Minister of Energy and Fuel Resources
- In office February 1992 – June 1994
- Preceded by: Bulat Nurzhanov
- Succeeded by: Vladimir Karmakov [ru]

Personal details
- Born: Kadyr Karkabatuly Baikenov 10 October 1944 Kurshim, Kazakh SSR, East Kazakhstan Region, Soviet Union
- Died: 31 August 2022 (aged 77)
- Education: STANKIN Russian Presidential Academy of National Economy and Public Administration
- Occupation: Engineer

= Kadyr Baikenov =

Kazakh engineer and politician (1944–2022)
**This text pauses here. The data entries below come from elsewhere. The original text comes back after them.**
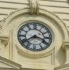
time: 3:39
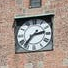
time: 2:36
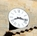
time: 8:16
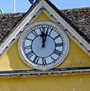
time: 12:03
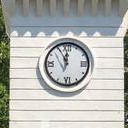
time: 11:55
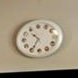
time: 10:34
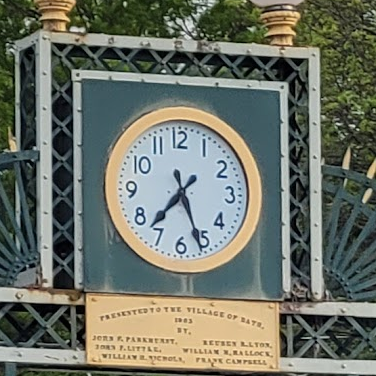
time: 7:26
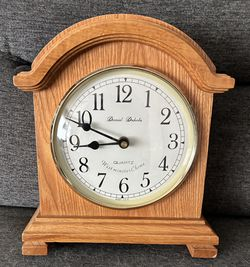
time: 8:48
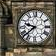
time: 9:38
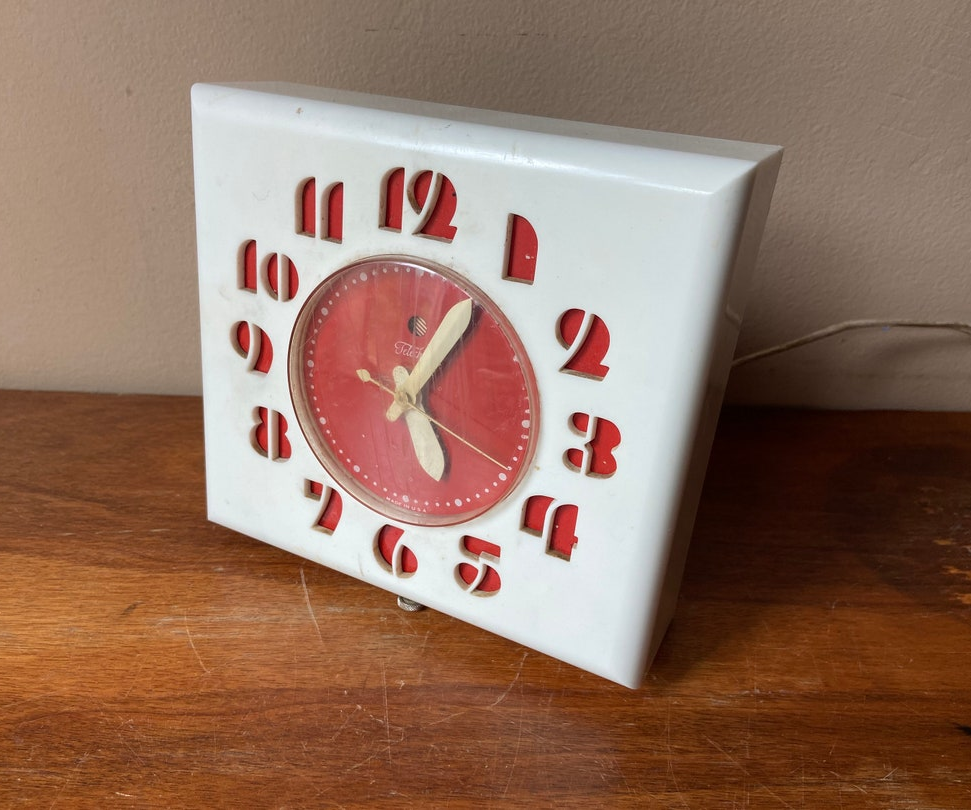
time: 5:05
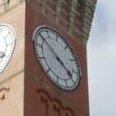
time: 3:50
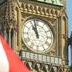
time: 10:58
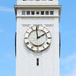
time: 1:59
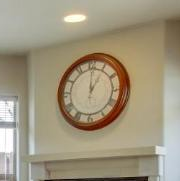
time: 1:00
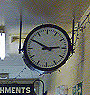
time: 2:50
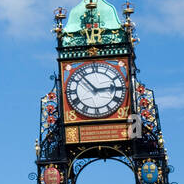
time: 2:53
Kadyr Karkabatuly Baikenov (Қадыр Қарқабатұлы Бәйкенов, Qadyr Qarqabatūly Bäikenov; 10 October 1944 – 31 August 2022) was a Kazakh engineer and politician. He served as Minister of Energy and Fuel Resources from 1992 to 1994.

== Biography ==
He was born on 10 October 1944 in the village of Kumashkino, Kurchumsky District, East Kazakhstan Region. He comes from the Uak clan.

In 1961, he graduated from secondary school in Uralsk.

In 1966, he graduated from the Moscow Machine Tool Institute with a degree in mechanical engineering.

In 1983, he entered and in 1985 graduated from the Academy of National Economy under the Council of Ministers of the USSR with a specialization as a senior specialist in national economy management.

Baikenov died on 31 August 2022, at the age of 77.